• Selected excerpt

An 18-year-old we have renamed Peter to safeguard him from picking stigma and discrimination was diagnosed with coronavirus on arrival from Zimbabwe in May.
The teenager, from Ntaja in Machinga, was among the eight returnees who escaped from Blantyre Emergency Treatment Unit before the expiry of their 14-day institutional quarantine, prompting health authorities to track and re-quarantine them.
“I had no choice, but to leave the isolation facility because I have a wife and a newborn who need my care,” says the returnee, who left for South Africa on March 14 this year.
Peter wandered off in search of new pastures after impregnating a girl in his rural setting, one of the main senders of migrants to South Africa.
However, the police in Zimbabwe detained him for travelling without a passport. He was among 10 young Malawians first held at Mutoko Prison before being transferred to Harare.
“We spent about two months in prison before being deported last month,” he says. “When I got home, I found nothing. My wife and child were starving. There was nothing I could do, yet everyone looks up to me for survival,” he narrates.
The situation has left Peter depressed as he is not allowed to interact with his family to cut the risk of transmitting the fast-spreading virus.
“People are calling me names and my family members are denied access to communal water points. The whole village has turned against us,” he states.

[Dataset entries]
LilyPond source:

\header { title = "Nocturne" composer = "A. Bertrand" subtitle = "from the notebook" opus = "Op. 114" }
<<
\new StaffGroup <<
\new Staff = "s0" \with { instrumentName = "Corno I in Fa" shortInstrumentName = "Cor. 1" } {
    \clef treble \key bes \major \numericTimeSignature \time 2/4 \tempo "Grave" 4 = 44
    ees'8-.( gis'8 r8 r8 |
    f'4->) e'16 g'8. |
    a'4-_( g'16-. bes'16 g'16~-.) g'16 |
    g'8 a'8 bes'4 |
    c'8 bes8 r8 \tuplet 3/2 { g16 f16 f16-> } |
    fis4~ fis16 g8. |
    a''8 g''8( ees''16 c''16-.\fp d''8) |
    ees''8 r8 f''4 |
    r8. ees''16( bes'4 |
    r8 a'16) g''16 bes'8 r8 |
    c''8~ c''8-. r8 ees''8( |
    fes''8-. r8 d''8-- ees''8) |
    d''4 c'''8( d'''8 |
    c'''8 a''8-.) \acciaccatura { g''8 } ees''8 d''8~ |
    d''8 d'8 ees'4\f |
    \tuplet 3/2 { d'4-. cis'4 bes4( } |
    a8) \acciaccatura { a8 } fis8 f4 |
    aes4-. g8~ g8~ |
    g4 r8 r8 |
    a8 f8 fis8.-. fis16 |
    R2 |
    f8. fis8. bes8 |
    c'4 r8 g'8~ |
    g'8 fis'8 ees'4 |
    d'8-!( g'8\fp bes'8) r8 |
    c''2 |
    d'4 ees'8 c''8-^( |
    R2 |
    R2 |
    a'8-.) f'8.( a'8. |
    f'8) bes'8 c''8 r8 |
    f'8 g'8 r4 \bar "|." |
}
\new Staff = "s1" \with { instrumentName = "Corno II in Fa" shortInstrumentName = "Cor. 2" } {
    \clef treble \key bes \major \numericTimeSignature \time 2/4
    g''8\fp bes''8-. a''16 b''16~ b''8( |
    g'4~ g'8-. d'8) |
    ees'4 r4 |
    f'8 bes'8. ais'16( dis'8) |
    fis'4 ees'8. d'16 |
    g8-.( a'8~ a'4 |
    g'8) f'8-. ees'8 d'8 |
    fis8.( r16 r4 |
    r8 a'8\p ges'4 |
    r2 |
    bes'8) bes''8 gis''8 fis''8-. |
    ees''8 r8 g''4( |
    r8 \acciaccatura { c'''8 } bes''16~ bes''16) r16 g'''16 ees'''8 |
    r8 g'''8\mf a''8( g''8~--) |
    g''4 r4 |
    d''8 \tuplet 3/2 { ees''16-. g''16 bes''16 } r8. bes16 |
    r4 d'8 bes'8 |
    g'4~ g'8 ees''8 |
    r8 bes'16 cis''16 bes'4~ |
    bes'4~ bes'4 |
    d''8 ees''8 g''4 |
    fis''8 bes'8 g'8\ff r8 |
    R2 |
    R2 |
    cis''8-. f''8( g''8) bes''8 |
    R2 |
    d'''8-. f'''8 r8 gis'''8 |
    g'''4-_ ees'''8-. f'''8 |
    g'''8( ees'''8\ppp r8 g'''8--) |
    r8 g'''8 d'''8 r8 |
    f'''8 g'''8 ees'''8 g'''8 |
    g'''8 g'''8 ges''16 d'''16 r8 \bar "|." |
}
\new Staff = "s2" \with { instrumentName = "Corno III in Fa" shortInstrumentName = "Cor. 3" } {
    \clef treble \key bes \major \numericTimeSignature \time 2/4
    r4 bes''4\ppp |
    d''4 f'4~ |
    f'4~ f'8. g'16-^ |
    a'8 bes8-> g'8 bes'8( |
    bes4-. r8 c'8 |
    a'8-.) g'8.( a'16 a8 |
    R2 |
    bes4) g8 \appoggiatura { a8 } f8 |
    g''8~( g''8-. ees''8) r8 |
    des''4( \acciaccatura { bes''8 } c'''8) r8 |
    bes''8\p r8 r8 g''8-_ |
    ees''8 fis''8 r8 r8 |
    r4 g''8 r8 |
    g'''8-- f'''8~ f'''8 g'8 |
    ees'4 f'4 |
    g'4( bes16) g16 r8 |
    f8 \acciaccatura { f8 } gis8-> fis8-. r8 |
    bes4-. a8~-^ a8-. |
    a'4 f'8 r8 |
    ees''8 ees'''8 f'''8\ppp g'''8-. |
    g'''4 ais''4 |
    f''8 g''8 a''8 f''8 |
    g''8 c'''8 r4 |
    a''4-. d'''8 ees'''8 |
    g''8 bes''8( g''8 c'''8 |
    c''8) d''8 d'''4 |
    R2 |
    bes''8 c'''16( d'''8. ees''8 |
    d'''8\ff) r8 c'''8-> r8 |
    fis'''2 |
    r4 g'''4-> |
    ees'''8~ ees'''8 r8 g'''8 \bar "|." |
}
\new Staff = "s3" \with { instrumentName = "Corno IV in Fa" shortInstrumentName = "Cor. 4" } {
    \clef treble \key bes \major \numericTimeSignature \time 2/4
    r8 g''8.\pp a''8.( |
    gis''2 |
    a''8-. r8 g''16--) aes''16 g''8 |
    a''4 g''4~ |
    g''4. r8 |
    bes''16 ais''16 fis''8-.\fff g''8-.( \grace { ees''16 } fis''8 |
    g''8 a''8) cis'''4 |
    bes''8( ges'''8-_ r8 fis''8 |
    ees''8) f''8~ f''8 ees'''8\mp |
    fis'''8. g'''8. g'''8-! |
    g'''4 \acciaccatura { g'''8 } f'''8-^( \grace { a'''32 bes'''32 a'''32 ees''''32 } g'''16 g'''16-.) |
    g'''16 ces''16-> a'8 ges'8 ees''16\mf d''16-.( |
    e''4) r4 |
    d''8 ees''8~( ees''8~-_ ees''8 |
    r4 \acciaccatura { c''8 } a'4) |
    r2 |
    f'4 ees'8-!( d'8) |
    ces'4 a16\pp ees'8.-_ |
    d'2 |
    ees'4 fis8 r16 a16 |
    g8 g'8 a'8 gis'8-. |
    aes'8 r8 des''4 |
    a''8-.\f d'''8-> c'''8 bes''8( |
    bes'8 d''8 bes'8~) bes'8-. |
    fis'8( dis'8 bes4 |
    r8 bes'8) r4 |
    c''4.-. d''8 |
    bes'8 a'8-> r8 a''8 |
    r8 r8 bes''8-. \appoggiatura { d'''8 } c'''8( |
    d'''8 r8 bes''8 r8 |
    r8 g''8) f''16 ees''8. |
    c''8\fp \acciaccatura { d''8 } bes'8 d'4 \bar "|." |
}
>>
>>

• Questions to answer
- A) Render this sentence from the report on the Malawian returnee into Spanish: "The situation has left Peter depressed as he is not allowed to interact with his family to cut the risk of transmitting the fast-spreading virus."
- B) Carry on the report about the Malawian returnee diagnosed with coronavirus, picking up after its last sentence.
None of this work draws on the records.

• Results by task
- A) La situación ha dejado a Peter deprimido, ya que no se le permite relacionarse con su familia para reducir el riesgo de transmitir el virus, que se propaga rápidamente.

- B)
Psychiatrist Dr Saulos Gondwe says Peter’s mental breakdown could be silently haunting other Covid-19 patients, especially those with a history of anxiety, panic attacks and obsessive disorder.
“A person with anxiety already worries excessively and the added worry caused by coronavirus may worsen these symptoms,” says the mental health expert from St John of God Hospitaller Services.
He says people without a mental illness record may develop worrying distress.
“For example, the constant coronavirus messages may trigger anxiety which affects the individual’s health and the safety of those around him,” says Gondwe.
“Isolation and related restrictions may bring extra stress likely to trigger mental illness.”
Psychologist Ndumanene Silungwe warns that the coronavirus pandemic is causing anxiety and panic among people without accurate information and positive coping strategies.
He is concerned that mental health and psychosocial support do not seem to be a priority in the national response.
“Where restrictions and lockdown are imposed, people are at risk of developing stress, reactions, anxiety and depression due to fast-changing social and environmental dynamics as well as disrupted economic inflow,” he says.
Malawi only dedicates one percent of the healthcare budget to mental health and most of it goes towards medication and salaries.
“There is zero deployments of mental health and psychosocial service professionals in major human service provisions in the country’s health, education and local government systems. Until recently, the training of mental health professionals was a luxury,” says Silungwe.
He commends higher learning institutions, including the University of Malawi, for introducing psychology and psychiatry courses.
Silungwe calls for a policy integrating mental health and psychosocial services in public health issues.
“Not just for Covid-19 only,” he says. “The take-home message is there is no health wirhout mental health. Physical illness in any form affects the way people think, feel, and act. When people are anxious and stressed, it also affects the immunity to physical illnesses.”
He reckons falling immunity exposes people that are perpetually stressed, fearful and panicky to coronavirus.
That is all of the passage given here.